----- QUOTED PASSAGE

Today I woke up and took a good look in the mirror; Fingers padding lightly across my skin, as I lean in to really see myself. I look into my tired blue eyes and know that I look like both of my grandmothers.  I have the round, kind face of my Granny Dorothy, and the body of my Granny Eileen. It’ll just have to do.

The two of them were as different as night and day. Granny Dorothy was an educated woman who married late in life to a sour, strict, everyone’s-going-to-burn-in-hell-baptist.  Her wits and grit kept the bills paid, and her sense of humour kept her alive. Had she been born today, she likely never would have married. She would have worked her way around the world. Alas, the 1930’s had other plans for her.

Granny Eileen on the other hand, was on husband number three when I came along. She’d raised six kids on her own. She was a resourceful woman with a heart of gold who didn’t take a lick of shit from anyone, especially her husband.

Both of these women taught me to make something from nothing.  Whether it was in the kitchen, or out in the world at large. They taught me how a woman could be both strong and kind.

Every year, I keep them close as I plant my garden, and every harvest season, as I take to the kitchen. These rituals keep me close to them. I’m a sentimental traditionalist when it comes to my kitchen. During the summer, I find myself preserving the same things with the same recipes that they did all those years ago.  I throw in a few more odds and ends, just because I find comfort in the routine of being in the kitchen during harvest season.

This morning I slipped on a jersey knit dress that put me in mind of Granny Dorothy. She knew what she was doing with those old house dresses. Simple, tidy, and most importantly when you’re preserving; cool. I listened to interviews with authors as I sterilized jars, peeled and chopped fruit, remembering how my Granny Eileen’s gnarled up hands seemed to be able to create anything.

----------

OBJECTIVE: Repeat word for word everything in the essay about the two grandmothers from "Both of these" down to "strong and kind.". The data that comes next has no connection to the text.

----- SOURCE EXCERPT

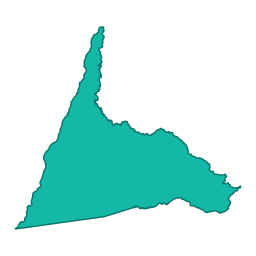 the district of Pium, Tocantins, Brazil
{"feature_id": "56859067B30046930034094", "entity_name": "Pium", "entity_type": "district", "adm_level": 2, "iso_a3": "BRA", "parent_name": "Brazil", "parent_adm1": "Tocantins", "projection": "orthographic", "projection_center": [-49.76, -9.946], "detail": "fine", "context": "isolated", "style": "filled", "palette": "teal", "viewbox_px": 256, "rotation_deg": 0, "n_neighbors": 0, "source": "geoboundaries", "source_scale": "gbopen_adm2", "svg_char_len": 5852}
<svg xmlns="http://www.w3.org/2000/svg" viewBox="0 0 256 256"><path d="M68.8,112.0L67.3,113.8L67.6,114.9L65.0,117.4L63.4,119.9L62.2,122.7L61.8,126.3L60.2,129.3L60.0,130.1L60.3,131.3L59.6,132.9L58.6,134.3L58.1,137.9L56.9,140.6L55.4,142.1L53.3,143.0L51.7,144.2L49.7,146.5L49.0,148.9L48.0,150.1L46.5,151.2L44.5,154.5L43.6,157.5L43.6,158.8L44.0,159.8L44.7,160.2L46.0,166.5L45.4,168.5L43.7,171.5L42.6,176.3L41.4,179.6L40.2,181.8L40.0,182.8L40.9,185.7L40.7,186.3L39.4,187.5L37.8,188.6L36.8,190.9L33.4,192.6L32.8,194.4L32.6,197.0L31.3,201.6L31.3,202.4L32.1,204.7L31.3,205.4L29.1,205.6L27.3,206.9L27.3,208.5L27.6,209.8L26.5,211.9L26.9,215.0L26.1,216.6L24.9,218.1L24.7,219.4L24.8,220.4L24.5,221.0L23.6,221.7L21.1,221.8L19.7,223.2L19.0,224.4L18.2,226.5L15.4,228.7L15.7,228.9L104.3,216.6L132.0,208.0L132.4,207.3L134.3,207.8L134.7,207.2L135.5,207.1L135.4,206.5L136.6,207.0L136.9,206.8L136.9,206.3L138.0,206.5L138.7,207.6L139.3,207.8L139.5,208.2L140.2,208.6L140.7,208.5L140.8,208.0L141.2,207.8L141.8,207.9L142.3,208.4L142.7,207.7L143.8,207.9L143.8,208.5L144.5,208.7L147.6,208.3L147.3,207.6L147.9,207.3L149.5,207.9L150.6,206.8L151.1,207.3L151.6,206.8L152.3,206.9L152.6,207.3L154.1,206.6L154.8,206.7L155.9,206.1L159.4,202.8L159.9,202.8L160.3,203.4L162.4,204.2L163.0,203.5L164.4,202.8L165.2,203.8L166.3,204.4L166.9,204.4L166.8,203.9L167.7,203.9L171.2,200.8L172.1,200.5L172.8,199.7L174.1,199.0L177.3,197.8L178.2,198.1L178.5,197.8L179.2,197.7L181.4,198.2L182.2,199.3L183.5,199.3L186.3,201.1L189.4,201.8L189.8,202.1L190.4,205.4L190.8,205.7L194.1,205.8L194.6,206.3L198.2,208.1L199.6,208.2L200.5,209.0L203.3,210.1L205.5,212.3L207.0,212.4L207.9,212.0L210.5,211.8L213.1,211.0L214.7,210.9L215.2,210.6L216.9,211.0L217.2,211.6L220.1,213.2L220.8,212.5L222.0,212.5L223.5,211.8L224.2,211.9L228.4,208.7L227.8,208.0L227.8,207.4L229.0,206.2L229.8,204.5L230.6,201.8L228.4,199.5L228.3,198.7L228.8,197.8L230.0,196.4L230.3,195.4L233.2,193.6L233.6,192.5L234.6,191.8L234.8,191.2L235.8,190.8L237.1,190.8L238.3,188.5L240.6,187.4L240.4,186.2L239.7,186.5L238.0,188.0L237.1,187.6L234.3,188.0L233.2,187.8L232.6,187.3L231.4,187.2L230.7,186.8L229.8,185.7L230.1,185.4L230.0,185.0L228.4,183.9L228.2,182.9L227.4,183.0L225.5,183.9L223.8,183.5L223.5,183.8L222.8,183.0L223.7,182.1L224.9,181.5L225.2,180.5L224.7,179.4L225.0,177.9L226.4,176.8L226.5,176.1L225.7,175.6L225.4,174.5L225.1,174.2L224.0,175.0L220.0,174.9L219.1,175.1L218.6,174.9L218.2,174.4L214.6,174.3L213.7,173.8L213.7,172.2L213.3,171.7L213.0,171.4L210.9,171.4L210.4,171.1L209.4,169.4L209.3,168.8L210.0,167.3L209.7,166.6L209.6,164.2L208.1,163.4L206.1,161.4L204.3,160.6L202.8,159.1L201.4,158.9L200.1,158.0L199.2,157.9L197.9,158.2L196.3,157.9L195.6,157.5L195.5,157.1L194.7,156.6L194.1,156.7L192.0,155.9L191.2,154.3L189.3,154.3L188.3,153.6L188.3,151.4L187.3,148.9L187.4,147.7L185.8,144.6L184.4,143.4L183.9,143.3L181.7,140.4L181.0,140.3L180.6,139.8L179.8,139.6L177.4,137.0L176.5,136.8L176.3,136.5L175.4,136.6L173.9,135.5L173.5,135.5L173.1,135.1L173.0,133.6L172.3,132.8L171.0,132.5L170.1,133.1L169.4,132.7L169.2,131.7L166.5,132.2L165.5,132.1L165.3,131.6L164.8,131.4L164.6,130.7L163.8,129.8L163.2,129.5L162.3,129.6L161.5,128.5L160.8,128.5L159.4,129.2L159.1,130.0L158.3,130.0L157.9,129.7L156.7,130.4L156.1,131.0L155.9,131.7L154.8,132.3L154.5,133.4L153.6,133.2L152.8,133.5L151.5,134.9L150.6,134.8L149.2,135.7L148.7,135.6L148.3,135.1L147.6,133.8L146.1,133.8L144.8,134.7L143.9,134.4L143.5,133.9L143.1,134.3L142.6,133.9L141.9,134.2L139.4,133.1L139.3,132.7L138.2,132.0L137.3,132.6L136.2,132.0L135.4,131.0L134.3,131.1L134.0,130.8L134.4,130.0L133.4,128.9L131.6,128.4L130.5,128.5L130.7,127.3L129.4,126.3L129.2,125.1L128.3,124.8L127.1,121.7L125.3,121.2L124.4,121.6L123.6,122.5L123.0,121.9L122.3,122.0L121.8,122.4L121.3,123.8L120.5,124.3L120.9,125.2L120.2,125.1L119.5,124.4L116.8,123.5L116.2,124.2L115.1,123.7L114.1,124.1L113.6,125.1L113.2,125.2L112.7,124.9L112.1,123.9L112.2,122.4L111.5,120.6L111.0,121.0L110.2,120.6L109.9,120.1L109.4,121.2L108.2,120.7L107.8,120.3L108.3,120.3L108.1,119.9L107.4,119.7L106.8,118.6L106.9,118.2L106.1,117.2L105.4,116.6L103.7,115.9L103.7,115.2L104.1,114.9L103.1,114.8L102.8,114.4L103.1,113.6L102.6,113.4L102.3,112.5L101.9,112.7L101.9,112.1L101.5,111.9L101.8,111.5L101.3,111.5L101.1,111.0L100.6,110.9L100.6,110.3L101.0,109.8L101.5,109.6L101.7,109.2L101.1,108.0L100.7,108.0L100.5,108.9L100.0,108.9L99.7,108.6L99.8,108.0L99.2,108.0L99.1,107.3L98.0,106.8L97.7,106.4L97.3,106.4L97.3,106.0L97.7,105.8L97.0,103.7L96.2,103.7L95.7,104.1L95.3,103.9L95.4,102.2L94.4,101.7L94.4,101.1L94.9,100.8L95.6,101.1L95.9,100.9L95.9,99.8L96.5,100.4L97.1,100.6L97.8,100.1L98.0,98.1L97.8,97.5L97.1,96.1L95.3,94.7L94.8,93.6L95.5,93.1L96.4,93.4L97.1,91.8L98.2,91.2L98.9,91.3L98.9,90.7L98.4,90.3L98.7,89.9L99.7,89.6L99.2,89.2L99.0,87.4L99.7,86.4L100.3,86.5L100.4,84.3L99.0,79.5L99.4,78.3L100.4,77.7L100.5,77.0L101.1,77.2L101.3,76.5L101.1,76.0L100.0,75.2L100.6,74.5L101.1,74.4L100.4,72.8L99.9,72.3L99.6,70.1L98.9,70.1L98.9,69.6L99.5,69.5L101.3,65.8L101.1,65.0L100.5,64.9L99.7,65.4L99.3,66.0L98.2,65.7L98.1,65.2L99.5,63.8L101.2,63.1L102.0,62.4L100.8,59.9L101.5,58.0L101.4,56.5L101.2,55.5L100.5,54.8L100.4,52.2L99.1,50.3L98.7,49.3L99.5,48.3L101.9,47.4L102.6,46.7L102.1,44.4L102.8,43.2L102.7,39.9L104.1,37.5L103.9,36.2L102.7,34.9L102.3,34.0L102.6,32.7L104.1,30.6L103.6,29.7L103.4,28.8L103.5,27.1L100.7,27.1L99.7,27.5L99.3,28.0L98.5,30.5L98.5,31.9L98.2,32.3L96.2,34.1L95.3,34.3L93.6,35.3L92.9,37.0L91.8,38.6L91.1,41.7L91.5,47.1L90.7,48.0L89.8,51.0L87.5,53.5L86.3,55.3L85.4,58.7L84.2,61.5L84.5,62.2L84.2,63.5L84.6,64.0L84.8,65.0L83.9,65.6L83.9,66.2L85.8,68.7L86.2,69.6L86.4,71.4L85.9,72.4L84.7,73.5L84.0,75.2L84.0,78.3L81.8,80.6L81.2,82.1L79.7,82.6L79.6,83.0L79.4,86.8L79.0,88.0L78.0,89.7L77.9,92.6L77.7,93.0L76.8,93.1L76.5,95.0L73.6,98.3L72.2,100.9L71.4,101.5L70.6,106.1L70.1,107.7L69.1,109.2L68.8,112.0Z" fill="#14b8a6" stroke="#0f766e" stroke-width="1.5"/></svg>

----------

FULL ANSWER:
Both of these women taught me to make something from nothing.  Whether it was in the kitchen, or out in the world at large. They taught me how a woman could be both strong and kind.